Gaël Giraud SJ is the Chief Economist and Executive Director of the Research and Knowledge Directorate of the Agence Française de Développement. His lecture, which provided abundant data, charts and graphics was entitled «Economic Inequality and Environmental Degradation and the Role of the Jesuit University».
He began by saying that, even if at first sight it might seem that inequality has decreased in the world in the last decades, this is only a superficial view: it is actually a decrease in inequality between countries, due to the success of nations like China in getting people out of poverty. However, inequality on the world scale is on the rise.
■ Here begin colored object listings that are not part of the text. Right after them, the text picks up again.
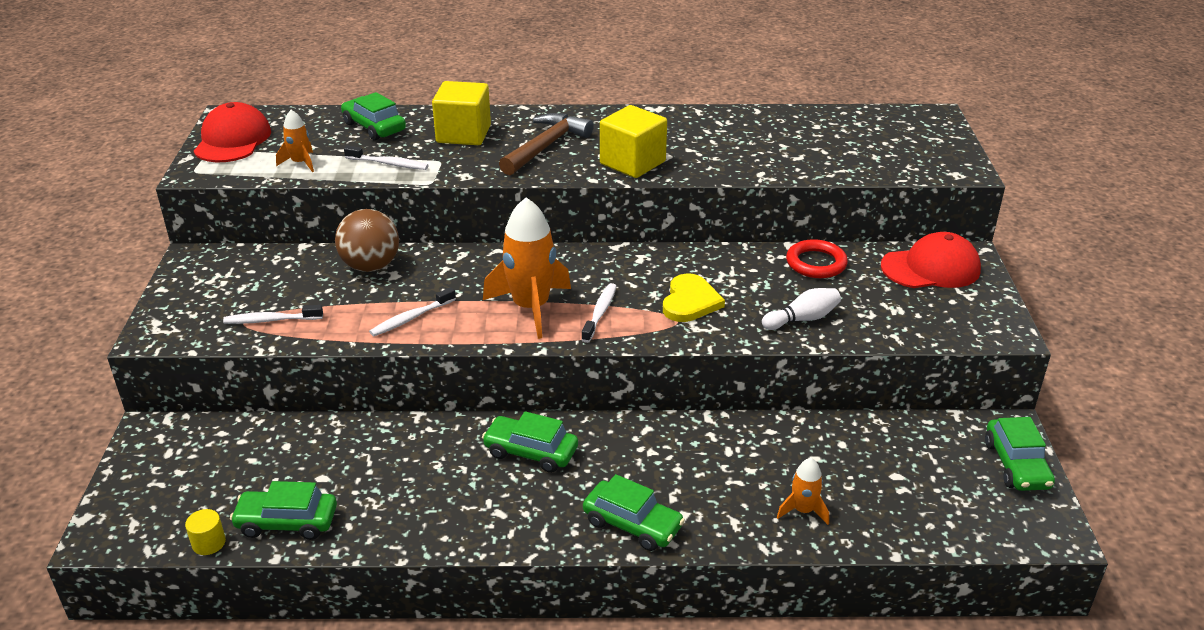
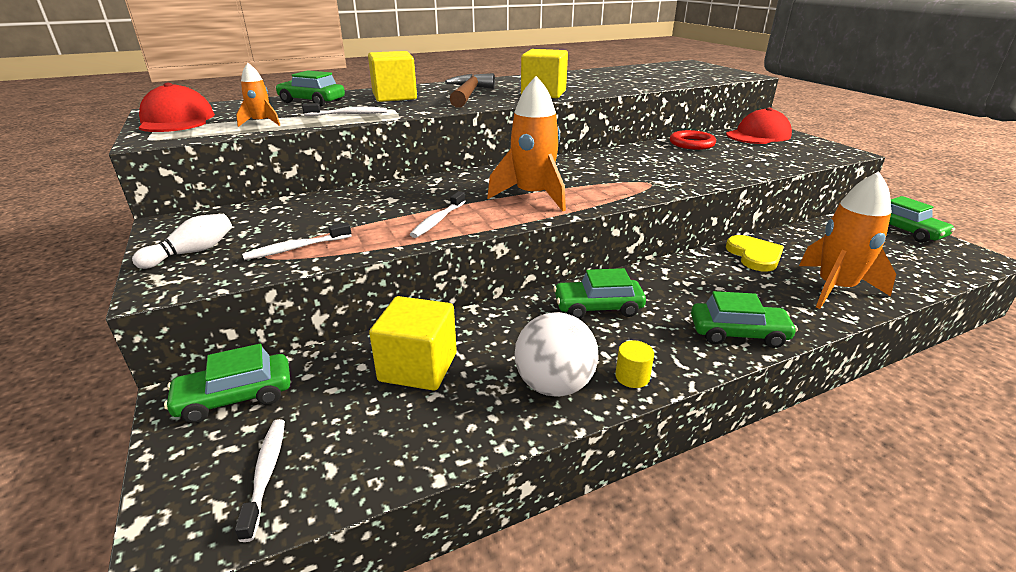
camera: 25 degrees left, 5 degrees down
(209, 543) = (341, 492): yellow cylinder -> yellow cylinder (632, 377)
(287, 522) = (422, 437): green car -> green car (235, 397)
(327, 461) = (418, 367): none -> yellow cube
(371, 266) = (364, 198): brown ball -> none
(418, 516) = (554, 385): none -> white ball
(600, 312) = (589, 189): white toothbrush -> white toothbrush (266, 473)
(690, 301) = (643, 172): yellow heart -> yellow heart (754, 255)
(802, 319) = (727, 167): white bowling pin -> white bowling pin (192, 252)
(803, 510) = (835, 288): orange rocket -> orange rocket, size x1.99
A huge amount of the world’s wealth is in the hands of a few, and “this explosion of inequality that we are witnessing today is one of the biggest threats to social cohesion”.
Related to this, we find the problem of education, even in western countries: for the first time in history, parents in a number of countries are seeing that it will be more difficult for their children to receive higher education than it was for them. In poor countries the problem is, of course, far worse. In some African countries, children attend school but do not learn anything valuable, either due to lack of teachers or because there is nothing to teach.
He also analysed the issue of greenhouse emissions and global warming. He warned that 70% of the world’s population could suffer from deadly heat waves 20 days a year by the end of the century. Not to mention floods, the rise in sea levels, the erosion of the biodiversity, etc.
The challenge for coming generations is to find a way to organize their societies so that they will have a low ecological footprint and a high level of human development at the same time. To achieve that goal, everyone will have to move: poor countries need to increase their human development levels, and rich countries need to reduce their ecological footprint. “It is impossible for us to continue on the same ‘business as usual path‘. In the face of this, Giraud quoted Pope Francis’s words: “Halfway measures simply delay the inevitable disaster”. Put simply, it is a matter of redefining our notion of progress.
His address was not a mere analysis of the state of the world. Giraud sprinkled his speech with provocative questions for the 300 leaders of Jesuit universities gathered in the hall: “Is our teaching consistent with conservation of natural resources?”, “Is my campus sustainable?”, “What does excellence mean for our universities?”, “Is our universities’ business model increasing or reducing inequality?”, etc. It was an invitation to critically asses what we teach and what we leave, and to wonder whether we are living what we teach and teaching what we live.